Rédigé par Houda BELABD Mercredi 22 Novembre 2023

L'Allée des artisans de la Médina de Rabat est bien plus qu’un bazar traditionnel bigarré et chamarré. C'est aussi une institution dont l'empreinte historique est gravée au marteau sur l'édifice patrimonial immatériel de la Capitale du Royaume. Un voyage dans le passé s'impose pour mieux appréhender les gageures de la Ville Lumière.



Depuis la nuit des temps, l'artisanat est intrinsèquement lié à l'Histoire de la Médina de Rabat, au point d’en constituer le poumon économique. Bien plus, au fil des siècles et des dynasties, ce secteur a largement contribué à faire de la ville limitrophe du Bouregreg un haut-lieu de rayonnement artistique et civilisationnel.

Au cœur de l’Allée des artisans, car c’est de cette fourmilière qu’il est question, chaque corporation de manœuvriers est régie, depuis le XVème siècle, par une hiérarchie comprenant l'apprenti, l'artisan, le maître-artisan et le chef de corporation. Ce dernier est, comme le veulent la logique et la tradition, le mandataire des artisans, chargé de régler les litiges entre ses adjoints et suppléants, et assiste le comptable dans le contrôle de la qualité et des prix.

Au gré des générations, ces artisans habiles et inventifs ont ébloui plus d’un par leur ingéniosité, imitée mais pas pour autant égalée, fruit d’un brassage culturel pluriséculaire
« L’Allée des artisans est bien plus qu’un endroit ou une adresse. Il s’agit d’une institution pluriséculaire où de nombreuses générations ont appris et enseigné l’art et la manière de l’artisanat marocain. Les exodes et les migrations de plusieurs nations et peuples, toutes phases historiques confondues, ont fait que les civilisations puissantes ont dicté leurs codes et majestueusement marqué notre quotidien de leur empreinte car c’est la loi du plus fort », témoigne Mohamed Es-Semmar, historien et archéologue.
 
« Cette Allée des artisans, mieux connue en tant que la Rue des Consuls a toujours été emblématique par la diversité de ses ateliers d’artisanat. De la céramique arabo-andalouse à la calligraphie islamique et le bois sculpté, en passant par les azulejos, c’est-à-dire le zellij et la pierre taillée, ses manœuvriers se sont toujours affairés, en plus, dans la dinanderie, la vannerie, l’argenterie, l’orfèvrerie et on en passe », relate notre intervenant, avant d’ajouter que cette rue s’appelle ainsi du fait d'avoir été le lieu résidentiel des ambassadeurs et des consuls jusqu'en 1912.

Autre activité pluriséculaire de la Médina et de son Allée des artisans : la tapisserie. « Le tapis rbati est un autre porte-drapeau de l’Allée des artisans, de la Médina de Rabat et de toute la région, suivi de la couture et de la broderie », continue l’historien Mohamed Es-Semmar.

Construite au sud du Bouregreg au XVIIe siècle, la Médina de Rabat a tenu, à travers le temps, un rôle primordial dans la préservation du patrimoine artisanal marocain. Dès les débuts du Protectorat français, Hubert Lyautey, premier Résident général, a voulu assurer la sauvegarde des villes arabo-musulmanes présentant un caractère historique et esthétique. La mise en œuvre de cette politique a donc été aussitôt confiée au Service des Antiquités, Beaux-Arts et Monuments historiques, avec pour mission de classifier et de préserver les monuments historiques, mais aussi de superviser l'aménagement de la Médina afin d'en préserver la splendeur.
• • •
Consignes >>
1 - Selon le texte sur l'Allée des artisans de Rabat, jusqu'en quelle année les ambassadeurs et les consuls ont-ils résidé dans cette rue ?
2 - Recopiez à l'identique le passage du texte sur l'Allée des artisans, en commençant à « Au gré des générations, ces » et en terminant à « historien et archéologue. ».
3 - Prolongez le texte sur l'Allée des artisans de la Médina de Rabat à partir de sa dernière phrase.
Le matériel qui suit est indépendant du texte.
• • •
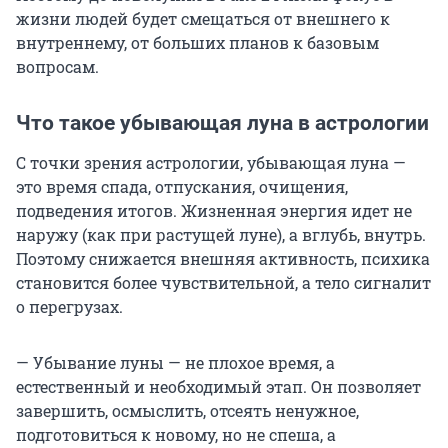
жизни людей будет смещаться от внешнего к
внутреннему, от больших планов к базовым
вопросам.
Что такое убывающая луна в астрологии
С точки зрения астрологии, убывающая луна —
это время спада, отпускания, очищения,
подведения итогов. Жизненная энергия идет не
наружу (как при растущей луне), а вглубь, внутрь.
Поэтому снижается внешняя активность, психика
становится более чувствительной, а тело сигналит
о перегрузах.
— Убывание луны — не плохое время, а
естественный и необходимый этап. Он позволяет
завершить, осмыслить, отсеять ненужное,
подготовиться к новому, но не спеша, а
• • •
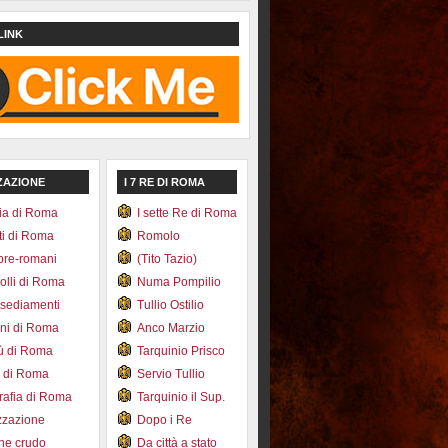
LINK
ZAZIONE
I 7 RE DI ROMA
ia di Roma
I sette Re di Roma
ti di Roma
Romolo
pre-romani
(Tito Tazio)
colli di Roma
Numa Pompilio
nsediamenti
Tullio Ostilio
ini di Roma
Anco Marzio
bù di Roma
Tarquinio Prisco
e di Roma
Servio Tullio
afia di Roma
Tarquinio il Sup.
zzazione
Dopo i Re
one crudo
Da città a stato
• • •
Réponses >>
1 - Jusqu'en 1912.

2 -
Au gré des générations, ces artisans habiles et inventifs ont ébloui plus d’un par leur ingéniosité, imitée mais pas pour autant égalée, fruit d’un brassage culturel pluriséculaire
« L’Allée des artisans est bien plus qu’un endroit ou une adresse. Il s’agit d’une institution pluriséculaire où de nombreuses générations ont appris et enseigné l’art et la manière de l’artisanat marocain. Les exodes et les migrations de plusieurs nations et peuples, toutes phases historiques confondues, ont fait que les civilisations puissantes ont dicté leurs codes et majestueusement marqué notre quotidien de leur empreinte car c’est la loi du plus fort », témoigne Mohamed Es-Semmar, historien et archéologue.

3 -
 
Une Allée, des histoires…

Du temps du Protectorat, le corps des règles urbanistiques édicté par la France fut relativement restrictif pour les commerces qui ne répondaient pas à la lettre aux exigences du modernisme. Au carrefour des habitants, des commerçants, des marchands ambulants et autres sources d'agitation, de jour comme de nuit, l'Allée des artisans a toujours été un lieu de passage incontournable. Dès 1935, cette particularité a été revue par l'administration française, notamment en raison de la croissance de la population vivant dans la Médina.

Jusqu'à la fin du Protectorat en 1956, la France s'est efforcée de trouver des solutions aux problèmes démographiques, économiques, sociaux et urbanistiques de la ville historique.

Mais l'administration française a voulu mettre un terme à ce tumulte, pour laisser les commerces français fleurir loin du martelage des artisans. Ainsi, la Médina ne joua plus son rôle d'antan, avec un nombre croissant de magasins tenus par des résidents français, et ces ateliers furent contraints de baisser leurs rideaux en début d'après-midi et voir leur chiffre d'affaires diminuer.

Dès l'indépendance du Maroc, les ateliers ont timidement repris leurs activités, suite à de nombreux dons et aides sociales. Puis en 2014, de nombreux organismes gouvernementaux, dont le ministère des Habous et des Affaires islamiques, le ministère de la Culture, le ministère du Tourisme et le ministère de l'Économie, ont travaillé pour la mise en œuvre de l'accord collectif pour le réaménagement de la ville de Rabat.
 

Trois questions à Mohamed Es-Semmar : « L’Allée des artisans est devenue un lieu de référence pour l’artisanat traditionnel de renom »

Archéologue et historien, Mohamed Es-Semmar a répondu à cœur joie à nos questions sur l’Histoire de l’Allée des artisans, également connue en tant que  Rue des Consuls. Explications.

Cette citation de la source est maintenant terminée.